What to produce:
Using the records provided below, locate and copy each line that contains the word "depth".

Stored data entries:
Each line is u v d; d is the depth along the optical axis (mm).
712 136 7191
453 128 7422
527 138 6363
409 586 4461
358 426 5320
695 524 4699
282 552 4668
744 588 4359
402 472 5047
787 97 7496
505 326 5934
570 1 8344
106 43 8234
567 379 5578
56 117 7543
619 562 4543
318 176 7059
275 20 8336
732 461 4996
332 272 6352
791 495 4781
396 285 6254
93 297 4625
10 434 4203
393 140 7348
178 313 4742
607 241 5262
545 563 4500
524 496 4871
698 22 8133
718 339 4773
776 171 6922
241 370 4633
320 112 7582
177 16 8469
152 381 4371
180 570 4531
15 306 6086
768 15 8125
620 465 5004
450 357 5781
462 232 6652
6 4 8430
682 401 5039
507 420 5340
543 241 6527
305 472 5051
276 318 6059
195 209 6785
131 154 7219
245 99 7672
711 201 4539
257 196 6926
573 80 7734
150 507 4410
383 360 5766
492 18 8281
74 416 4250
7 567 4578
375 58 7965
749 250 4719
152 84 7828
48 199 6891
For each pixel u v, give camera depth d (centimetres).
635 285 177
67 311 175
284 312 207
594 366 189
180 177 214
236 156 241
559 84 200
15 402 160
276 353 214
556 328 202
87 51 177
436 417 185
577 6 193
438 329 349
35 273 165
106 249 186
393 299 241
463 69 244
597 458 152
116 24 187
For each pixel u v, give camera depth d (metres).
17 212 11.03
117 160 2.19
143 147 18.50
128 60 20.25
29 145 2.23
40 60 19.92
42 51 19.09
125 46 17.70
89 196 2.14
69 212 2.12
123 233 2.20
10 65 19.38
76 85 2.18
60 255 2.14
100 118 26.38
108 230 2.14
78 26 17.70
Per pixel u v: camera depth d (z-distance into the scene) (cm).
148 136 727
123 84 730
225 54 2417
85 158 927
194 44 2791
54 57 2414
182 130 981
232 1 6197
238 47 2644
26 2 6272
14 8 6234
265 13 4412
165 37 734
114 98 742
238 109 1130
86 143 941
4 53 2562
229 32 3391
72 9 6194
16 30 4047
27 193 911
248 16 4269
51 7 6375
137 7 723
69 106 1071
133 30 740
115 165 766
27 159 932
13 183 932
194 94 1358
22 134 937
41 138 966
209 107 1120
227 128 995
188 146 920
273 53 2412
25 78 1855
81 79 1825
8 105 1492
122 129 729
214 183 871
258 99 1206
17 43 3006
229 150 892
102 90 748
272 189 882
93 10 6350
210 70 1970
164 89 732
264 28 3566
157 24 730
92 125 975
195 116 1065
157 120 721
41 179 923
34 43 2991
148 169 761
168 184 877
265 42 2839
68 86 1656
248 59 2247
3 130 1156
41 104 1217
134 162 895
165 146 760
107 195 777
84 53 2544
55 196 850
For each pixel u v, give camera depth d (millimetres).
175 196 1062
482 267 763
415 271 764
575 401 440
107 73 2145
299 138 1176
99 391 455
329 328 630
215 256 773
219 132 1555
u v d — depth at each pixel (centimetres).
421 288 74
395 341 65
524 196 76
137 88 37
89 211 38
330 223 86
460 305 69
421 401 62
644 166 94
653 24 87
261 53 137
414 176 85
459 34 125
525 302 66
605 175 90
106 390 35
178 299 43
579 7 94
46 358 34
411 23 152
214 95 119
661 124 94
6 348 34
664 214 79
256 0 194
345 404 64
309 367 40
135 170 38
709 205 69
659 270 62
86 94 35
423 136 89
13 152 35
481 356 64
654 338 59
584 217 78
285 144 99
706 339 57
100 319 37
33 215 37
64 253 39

Task response:
Each line is u v d; d is the depth along the optical axis (mm).
For each pixel u v, give camera depth d (centimetres).
For each pixel u v, give camera depth d (metres).
Per pixel u v: camera depth d (z-distance into the scene) (cm).
For each pixel u v, give camera depth d (millimetres).
u v d — depth at each pixel (centimetres).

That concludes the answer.